As usual, the teacher-list for these courses includes many well-known names, with ten sannyasis presenting this year’s Bhakti-sastri and Bhaktivaibhava Courses. As well as Atul Krishna Dasa, MIHET’s core teachers—fifteen men and ten women—include Jayadvaita Swami, Kadamba Kanana Swami, Hari Sauri Dasa and Laksmimani Dasi.
The students themselves are a diverse crowd, with 30 per cent of men and 10 per cent of women coming from India, and the rest from Europe, South Africa, South America, and the USA. Most MIHET students are aged twenty to thirty, although five to ten senior devotees, including Prabhupada disciples and sannyasis, come as students every year.
“We ask students to give us a letter of recommendation from their ISKCON authority and from two other senior devotees,” Janmastami says. “They should have good written and spoken English skills, and should also be chanting sixteen rounds of the Hare Krishna mantra and following ISKCON’s four regulative principles. We encourage students to study in advance by learning Sanskrit verses and going through the homework assignments—all of which are available on our website mihet.org.”
MIHET staff hope that their students will continue to deepen their knowledge, understanding, and realization of Gaudiya Vaisnava philosophy as presented in the teachings of Srila Prabhupada and his faithful followers, and become spiritually enlivened and empowered to spread these teachings.

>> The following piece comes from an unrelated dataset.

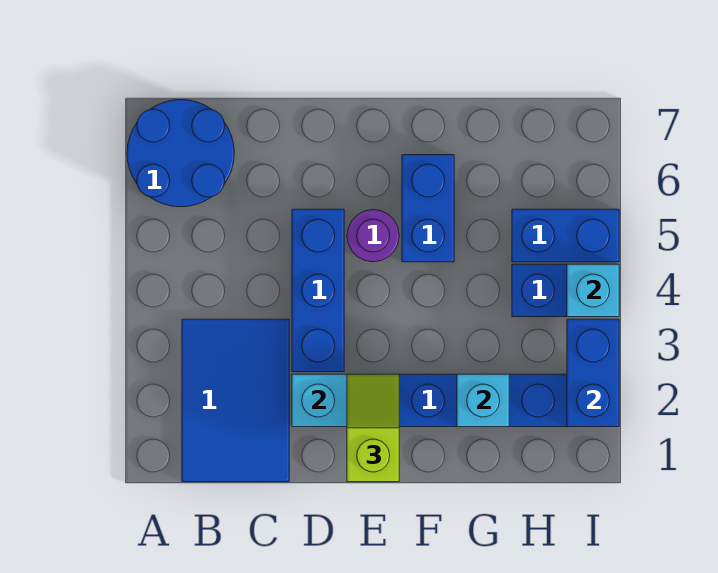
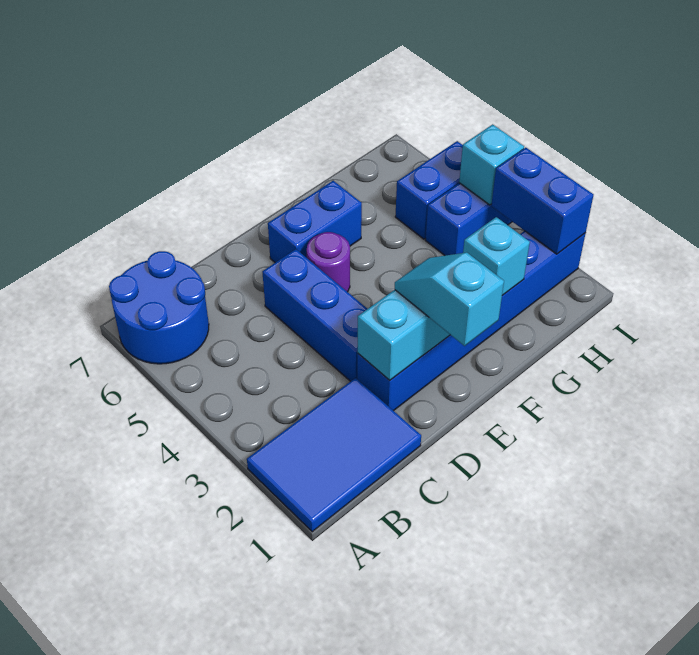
blue 2x3 tile [182,319,289,482] -> blue 2x3 tile turned to [247,378,421,532]
lime 1x2 slope [347,374,399,482] -> cyan 1x2 slope [395,253,504,346]
blue 1x2 brick [402,155,454,262] -> blue 1x2 brick turned to [268,181,362,263]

MIHET’s mission statement is to systematically strengthen its students’ spiritual practices, scriptural knowledge and understanding; to help them develop their practical skills in preaching, studying, teaching, serving, worshiping, leading, managing, and living in Krishna consciousness; and to enthuse them to dedicate their lives to Srila Prabhupada’s movement.
Many past students have themselves become teachers of spiritual education courses. Others, after building a strong devotional foundation at MIHET, have gone on to become empowered teachers of Krishna consciousness; and many have taken on leadership positions within ISKCON.
Many students have also gone on to jobs or education in the outside world. These say that their experiences at MIHET have helped them remain spiritually strong in situations that are not spiritually supportive.
“We hope to continue to do what we have been doing for the last ten years, as well as to add new courses,” Janmastami says. “We are also hoping to play a role in fulfilling Prabhupada’s dream of establishing a university in Mayapur.”
Janmastami, who has been the director of MIHET for the past ten years, has recently resigned due to health issues. He continues to teach MIHET courses, however, and serves as a consultant to the Institute’s administration.
“We have our strongest line-up of Bhakti-sastri teachers ever this year and we are hoping to have our biggest turnout of students,” he says. “This may be not new, but it is always an exciting event in Mayapur when our students arrive—both for the students and the Mayapur devotees.”